I run the train.py with the command line: python train.py --cfg_file tools/cfgs/fusion/semantic_kitti/rpvnet_mk18_cr10.yaml and some wrong info occurs. Anyone else has account the same situation File "/home//anaconda3/envs/pcseg/lib/python3.7/site-packages/torchsparse/nn/utils/apply.py", line 12, in fapply feats = fn(input.feats, args, **kwargs) AttributeError: 'Tensor' object has no attribute 'feats'

hahakid commented 10 months ago

i faced the same issue, rpvnet.py may rise this problem, I found that BatchNorm() input should be SparseTensor, however, when some times it send only a Tensor to fapply(). As I tested on semantickitti data, no matter what, the 3rd time the train.py call fapply(), it passed a Tensor instead of SparseTensor.

Before you closed this issue, can you offer a solution? Reinstall SparseTensor does not solve this problem. Debug is very hard for this function of BatchNorm, plz.

I think the problem might be rpvnet.py forward() #there are many forward(), i am talking about the one belong to RPVNet class.

when calculating the z0 in line 668 (the line # may not correct, as I added annotations in my local envs), z0.F is Tensor, r_z0 is Tensor, so z0_point should also be a Tensor.

However, the self_point_transforms0 called the nn.utils.apply.py and tries to return a SparseTensor().

I am not sure the logic of the function calling currently, do anyone have any clues? I also dont find a function for achieve this purpose? Should I use the original pytorch instead of torchspares?

hahakid commented 10 months ago

i faced the same issue, rpvnet.py may rise this problem, I found that BatchNorm() input should be SparseTensor, however, when some times it send only a Tensor to fapply(). As I tested on semantickitti data, no matter what, the 3rd time the train.py call fapply(), it passed a Tensor instead of SparseTensor.

Before you closed this issue, can you offer a solution? Reinstall SparseTensor does not solve this problem. Debug is very hard for this function of BatchNorm, plz.

I think the problem might be rpvnet.py forward() #there are many forward(), i am talking about the one belong to RPVNet class.

when calculating the z0 in line 668 (the line # may not correct, as I added annotations in my local envs), z0.F is Tensor, r_z0 is Tensor, so z0_point should also be a Tensor.

However, the self_point_transforms0 called the nn.utils.apply.py and tries to return a SparseTensor().

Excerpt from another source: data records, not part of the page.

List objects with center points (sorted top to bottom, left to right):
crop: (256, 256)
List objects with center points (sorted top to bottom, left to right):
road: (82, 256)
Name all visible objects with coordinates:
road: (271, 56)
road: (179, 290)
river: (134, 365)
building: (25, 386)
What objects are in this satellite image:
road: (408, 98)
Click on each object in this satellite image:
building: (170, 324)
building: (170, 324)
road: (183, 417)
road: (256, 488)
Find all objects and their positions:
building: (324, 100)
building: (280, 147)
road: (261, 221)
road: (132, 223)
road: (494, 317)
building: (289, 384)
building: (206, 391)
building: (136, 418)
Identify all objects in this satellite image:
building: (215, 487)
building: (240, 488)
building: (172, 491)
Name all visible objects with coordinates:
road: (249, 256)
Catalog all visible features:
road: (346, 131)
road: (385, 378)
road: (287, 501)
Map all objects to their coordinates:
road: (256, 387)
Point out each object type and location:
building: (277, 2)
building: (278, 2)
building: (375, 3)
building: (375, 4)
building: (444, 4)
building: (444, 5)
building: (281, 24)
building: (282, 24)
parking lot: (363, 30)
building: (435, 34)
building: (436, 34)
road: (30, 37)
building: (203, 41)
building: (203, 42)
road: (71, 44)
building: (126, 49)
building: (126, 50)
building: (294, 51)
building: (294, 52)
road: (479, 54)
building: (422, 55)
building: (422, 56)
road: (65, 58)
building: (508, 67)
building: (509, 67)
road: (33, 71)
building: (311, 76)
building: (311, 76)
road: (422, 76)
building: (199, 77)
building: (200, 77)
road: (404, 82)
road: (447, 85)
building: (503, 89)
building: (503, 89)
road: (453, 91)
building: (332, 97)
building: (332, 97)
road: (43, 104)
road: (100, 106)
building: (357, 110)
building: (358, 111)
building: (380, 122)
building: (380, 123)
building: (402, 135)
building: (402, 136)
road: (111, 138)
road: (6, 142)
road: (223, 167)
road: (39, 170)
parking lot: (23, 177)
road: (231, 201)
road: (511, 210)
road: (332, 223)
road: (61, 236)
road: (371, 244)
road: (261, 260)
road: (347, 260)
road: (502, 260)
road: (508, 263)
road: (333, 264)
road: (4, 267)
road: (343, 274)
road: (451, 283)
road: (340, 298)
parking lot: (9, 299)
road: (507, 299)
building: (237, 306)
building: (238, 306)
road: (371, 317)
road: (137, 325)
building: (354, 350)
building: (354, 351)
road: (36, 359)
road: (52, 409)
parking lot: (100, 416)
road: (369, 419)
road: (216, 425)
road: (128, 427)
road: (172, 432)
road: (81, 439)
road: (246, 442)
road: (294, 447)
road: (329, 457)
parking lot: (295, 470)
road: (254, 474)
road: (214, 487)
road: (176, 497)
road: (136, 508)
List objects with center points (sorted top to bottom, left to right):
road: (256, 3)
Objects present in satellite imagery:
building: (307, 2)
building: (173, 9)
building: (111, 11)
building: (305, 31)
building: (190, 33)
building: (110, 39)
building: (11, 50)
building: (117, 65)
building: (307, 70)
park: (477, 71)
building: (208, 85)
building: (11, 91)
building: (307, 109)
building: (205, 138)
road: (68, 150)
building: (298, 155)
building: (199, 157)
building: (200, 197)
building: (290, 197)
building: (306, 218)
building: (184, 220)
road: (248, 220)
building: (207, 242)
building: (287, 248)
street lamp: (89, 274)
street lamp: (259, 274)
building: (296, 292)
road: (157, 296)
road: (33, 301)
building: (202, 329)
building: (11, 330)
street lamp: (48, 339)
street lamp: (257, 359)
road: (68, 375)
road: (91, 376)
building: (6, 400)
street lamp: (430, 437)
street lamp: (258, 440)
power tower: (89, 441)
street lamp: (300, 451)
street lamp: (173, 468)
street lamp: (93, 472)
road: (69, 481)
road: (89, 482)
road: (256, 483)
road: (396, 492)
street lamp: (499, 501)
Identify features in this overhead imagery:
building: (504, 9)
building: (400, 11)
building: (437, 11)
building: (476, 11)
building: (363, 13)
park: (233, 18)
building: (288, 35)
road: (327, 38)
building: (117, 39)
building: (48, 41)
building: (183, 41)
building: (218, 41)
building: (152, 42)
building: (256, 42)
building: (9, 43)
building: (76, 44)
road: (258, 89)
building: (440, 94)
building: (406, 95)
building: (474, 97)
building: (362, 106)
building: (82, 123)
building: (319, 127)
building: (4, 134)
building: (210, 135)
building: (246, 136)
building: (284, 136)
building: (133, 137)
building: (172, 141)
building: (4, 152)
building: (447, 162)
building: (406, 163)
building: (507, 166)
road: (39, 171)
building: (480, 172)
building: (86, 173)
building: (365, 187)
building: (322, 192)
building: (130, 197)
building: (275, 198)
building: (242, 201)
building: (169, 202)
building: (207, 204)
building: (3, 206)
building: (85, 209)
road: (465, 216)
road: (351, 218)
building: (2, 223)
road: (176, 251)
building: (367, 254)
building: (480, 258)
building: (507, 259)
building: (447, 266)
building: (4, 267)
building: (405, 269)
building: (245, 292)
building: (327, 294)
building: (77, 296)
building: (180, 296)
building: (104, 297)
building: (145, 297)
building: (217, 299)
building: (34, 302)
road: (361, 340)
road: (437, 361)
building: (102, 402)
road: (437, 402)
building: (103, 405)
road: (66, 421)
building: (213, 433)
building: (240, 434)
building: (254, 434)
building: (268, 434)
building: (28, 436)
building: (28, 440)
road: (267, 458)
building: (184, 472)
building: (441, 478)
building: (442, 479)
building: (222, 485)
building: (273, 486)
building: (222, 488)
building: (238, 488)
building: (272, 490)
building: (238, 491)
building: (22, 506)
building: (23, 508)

I am not sure the logic of the function calling currently, do anyone have any clues? I also dont find a function for achieve this purpose? Should I use the original pytorch instead of torchspares?

I think this problem is that the author does not train on single GPU, so they do not trigger batchnorm, instead of syncBatchNorm.

So you should add a forward function with Tensor as input in class BatchNorm of rpvnet.py. good luck.

My test isnt finished, i may report later. However, i can start training now.